Seven: Private T. Lewis, Royal Warwickshire Regiment, who served with the Mounted Infantry in South Africa during the Boer War, and was killed in action during the attack on St. Julien on 25 April 1915

Queen’s Sudan 1896-98 (4455. Pte. T. Lewis. 1/R. War: R.); Queen’s South Africa 1899-1902, 5 clasps, Cape Colony, Driefontein, Johannesburg, Diamond Hill, Belfast (4455 Drmr: T. Lewis, Rl. Warwick: Regt.); King’s South Africa 1901-02, 2 clasps, South Africa 1901, South Africa 1902 (4455 Pte. J. [sic] Lewis. Rl: Warwick: Regt.); 1914-15 Star (3335 Pte. T. Lewis. R. War: R.); British War and Victory Medals (3335 Pte. T. Lewis. R. War. R.); Khedive’s Sudan 1896-1908, 2 clasps, The Atbara, Khartoum (No. 4455 Pte. T. Lewis 1st Royal Warwickshire Regt. 1898) contemporarily engraved naming; Memorial Plaque (Thomas Lewis) in card envelope of issue with Buckingham Palace enclosure, the pre-Great War medals mounted upon a florally engraved contemporary silver brooch bar, the Great War medals loose, contact marks, very fine, the Great War medals nearly extremely fine (8) £800-£1,200

Thomas Lewis was born in Chichester, Sussex, in 1877 and attested for the Royal Warwickshire Regiment in 1895. Posted to the 1st Battalion, he served in the re-conquest of the Sudan in 1898, and was present at the Battle of the Atbara and Omderman. Transferring to the 2nd Battalion, he served with them in South Africa during the Boer War, and was one of the 230 men of the Regiment that served as Mounted Infantry (only the Regiment’s Mounted Infantry element qualified for the King’s South Africa Medal).

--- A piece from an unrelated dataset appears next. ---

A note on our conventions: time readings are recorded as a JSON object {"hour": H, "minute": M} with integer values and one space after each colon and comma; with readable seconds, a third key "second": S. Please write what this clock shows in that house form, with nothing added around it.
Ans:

Lewis was discharged in 1907, after 12 years’ service, but following the outbreak of the Great War re-enlisted in his old Regiment. He served with the 1st Battalion during the Great War on the Western Front from 3 December 1914, and was killed in action during the Battalion’s ill-fated attack at St. Julien on 25 April 1915, where the Regiment suffered over 200 men killed. He has no known grave and is commemorated on the Ypres (Menin Gate) Memorial, Belgium.

Sold with a postcard photograph of the recipient in the uniform of a member of the British Mounted Infantry from the Boer War period, and another group photograph.

Sold with copied medal roll extracts and other research.